§ About this task
Write every entry out again, exactly as given.

--- Material to process Enclosed Below ---

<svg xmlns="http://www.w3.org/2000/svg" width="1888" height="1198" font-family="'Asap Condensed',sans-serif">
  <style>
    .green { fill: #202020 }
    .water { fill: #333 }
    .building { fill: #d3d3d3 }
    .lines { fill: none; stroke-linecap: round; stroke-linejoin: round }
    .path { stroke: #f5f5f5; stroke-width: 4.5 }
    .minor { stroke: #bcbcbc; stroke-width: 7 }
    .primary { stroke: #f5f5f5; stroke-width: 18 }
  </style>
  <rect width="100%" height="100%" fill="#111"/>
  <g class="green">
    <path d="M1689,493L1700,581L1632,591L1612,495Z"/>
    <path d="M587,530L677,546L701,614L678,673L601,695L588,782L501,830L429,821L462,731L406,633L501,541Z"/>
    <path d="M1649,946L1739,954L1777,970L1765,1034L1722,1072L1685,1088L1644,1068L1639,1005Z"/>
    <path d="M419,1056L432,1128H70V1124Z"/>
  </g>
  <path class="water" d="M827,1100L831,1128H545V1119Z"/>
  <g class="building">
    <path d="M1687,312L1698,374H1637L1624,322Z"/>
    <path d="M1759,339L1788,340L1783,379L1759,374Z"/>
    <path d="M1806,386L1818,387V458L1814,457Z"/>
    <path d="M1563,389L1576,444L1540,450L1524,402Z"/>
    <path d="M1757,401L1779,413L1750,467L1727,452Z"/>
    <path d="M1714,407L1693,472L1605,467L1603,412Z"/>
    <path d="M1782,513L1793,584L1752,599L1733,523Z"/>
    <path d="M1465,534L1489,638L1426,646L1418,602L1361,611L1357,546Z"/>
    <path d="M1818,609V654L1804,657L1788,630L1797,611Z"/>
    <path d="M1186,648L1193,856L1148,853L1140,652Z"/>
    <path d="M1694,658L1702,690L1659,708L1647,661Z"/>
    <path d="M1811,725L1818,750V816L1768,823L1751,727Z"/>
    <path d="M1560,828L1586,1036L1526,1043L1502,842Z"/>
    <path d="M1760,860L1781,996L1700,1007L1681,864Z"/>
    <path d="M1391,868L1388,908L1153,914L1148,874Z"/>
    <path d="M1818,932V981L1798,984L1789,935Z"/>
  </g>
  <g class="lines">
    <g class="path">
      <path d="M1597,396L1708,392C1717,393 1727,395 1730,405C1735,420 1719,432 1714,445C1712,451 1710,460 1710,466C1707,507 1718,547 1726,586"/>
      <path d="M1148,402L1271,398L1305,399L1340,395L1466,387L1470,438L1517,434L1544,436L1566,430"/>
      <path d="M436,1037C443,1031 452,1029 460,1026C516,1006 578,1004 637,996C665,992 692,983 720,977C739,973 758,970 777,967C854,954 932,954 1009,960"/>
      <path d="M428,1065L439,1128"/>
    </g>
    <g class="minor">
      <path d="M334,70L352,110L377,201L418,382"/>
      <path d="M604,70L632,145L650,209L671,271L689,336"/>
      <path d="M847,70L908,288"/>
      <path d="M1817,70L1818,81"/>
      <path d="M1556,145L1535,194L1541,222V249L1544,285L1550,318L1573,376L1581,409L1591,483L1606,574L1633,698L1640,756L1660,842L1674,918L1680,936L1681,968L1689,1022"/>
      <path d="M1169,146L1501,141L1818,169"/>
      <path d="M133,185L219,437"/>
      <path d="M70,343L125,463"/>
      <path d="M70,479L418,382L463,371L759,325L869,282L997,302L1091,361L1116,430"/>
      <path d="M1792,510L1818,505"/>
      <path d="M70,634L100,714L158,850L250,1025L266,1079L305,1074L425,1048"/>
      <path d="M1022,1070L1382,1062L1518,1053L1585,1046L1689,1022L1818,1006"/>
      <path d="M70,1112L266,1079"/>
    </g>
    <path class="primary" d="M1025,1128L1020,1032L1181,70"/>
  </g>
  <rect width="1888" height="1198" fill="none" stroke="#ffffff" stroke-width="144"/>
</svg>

--- End of Enclosed Material to process ---

§ Completed exercise
<svg xmlns="http://www.w3.org/2000/svg" width="1888" height="1198" font-family="'Asap Condensed',sans-serif">
  <style>
    .green { fill: #202020 }
    .water { fill: #333 }
    .building { fill: #d3d3d3 }
    .lines { fill: none; stroke-linecap: round; stroke-linejoin: round }
    .path { stroke: #f5f5f5; stroke-width: 4.5 }
    .minor { stroke: #bcbcbc; stroke-width: 7 }
    .primary { stroke: #f5f5f5; stroke-width: 18 }
  </style>
  <rect width="100%" height="100%" fill="#111"/>
  <g class="green">
    <path d="M1689,493L1700,581L1632,591L1612,495Z"/>
    <path d="M587,530L677,546L701,614L678,673L601,695L588,782L501,830L429,821L462,731L406,633L501,541Z"/>
    <path d="M1649,946L1739,954L1777,970L1765,1034L1722,1072L1685,1088L1644,1068L1639,1005Z"/>
    <path d="M419,1056L432,1128H70V1124Z"/>
  </g>
  <path class="water" d="M827,1100L831,1128H545V1119Z"/>
  <g class="building">
    <path d="M1687,312L1698,374H1637L1624,322Z"/>
    <path d="M1759,339L1788,340L1783,379L1759,374Z"/>
    <path d="M1806,386L1818,387V458L1814,457Z"/>
    <path d="M1563,389L1576,444L1540,450L1524,402Z"/>
    <path d="M1757,401L1779,413L1750,467L1727,452Z"/>
    <path d="M1714,407L1693,472L1605,467L1603,412Z"/>
    <path d="M1782,513L1793,584L1752,599L1733,523Z"/>
    <path d="M1465,534L1489,638L1426,646L1418,602L1361,611L1357,546Z"/>
    <path d="M1818,609V654L1804,657L1788,630L1797,611Z"/>
    <path d="M1186,648L1193,856L1148,853L1140,652Z"/>
    <path d="M1694,658L1702,690L1659,708L1647,661Z"/>
    <path d="M1811,725L1818,750V816L1768,823L1751,727Z"/>
    <path d="M1560,828L1586,1036L1526,1043L1502,842Z"/>
    <path d="M1760,860L1781,996L1700,1007L1681,864Z"/>
    <path d="M1391,868L1388,908L1153,914L1148,874Z"/>
    <path d="M1818,932V981L1798,984L1789,935Z"/>
  </g>
  <g class="lines">
    <g class="path">
      <path d="M1597,396L1708,392C1717,393 1727,395 1730,405C1735,420 1719,432 1714,445C1712,451 1710,460 1710,466C1707,507 1718,547 1726,586"/>
      <path d="M1148,402L1271,398L1305,399L1340,395L1466,387L1470,438L1517,434L1544,436L1566,430"/>
      <path d="M436,1037C443,1031 452,1029 460,1026C516,1006 578,1004 637,996C665,992 692,983 720,977C739,973 758,970 777,967C854,954 932,954 1009,960"/>
      <path d="M428,1065L439,1128"/>
    </g>
    <g class="minor">
      <path d="M334,70L352,110L377,201L418,382"/>
      <path d="M604,70L632,145L650,209L671,271L689,336"/>
      <path d="M847,70L908,288"/>
      <path d="M1817,70L1818,81"/>
      <path d="M1556,145L1535,194L1541,222V249L1544,285L1550,318L1573,376L1581,409L1591,483L1606,574L1633,698L1640,756L1660,842L1674,918L1680,936L1681,968L1689,1022"/>
      <path d="M1169,146L1501,141L1818,169"/>
      <path d="M133,185L219,437"/>
      <path d="M70,343L125,463"/>
      <path d="M70,479L418,382L463,371L759,325L869,282L997,302L1091,361L1116,430"/>
      <path d="M1792,510L1818,505"/>
      <path d="M70,634L100,714L158,850L250,1025L266,1079L305,1074L425,1048"/>
      <path d="M1022,1070L1382,1062L1518,1053L1585,1046L1689,1022L1818,1006"/>
      <path d="M70,1112L266,1079"/>
    </g>
    <path class="primary" d="M1025,1128L1020,1032L1181,70"/>
  </g>
  <rect width="1888" height="1198" fill="none" stroke="#ffffff" stroke-width="144"/>
</svg>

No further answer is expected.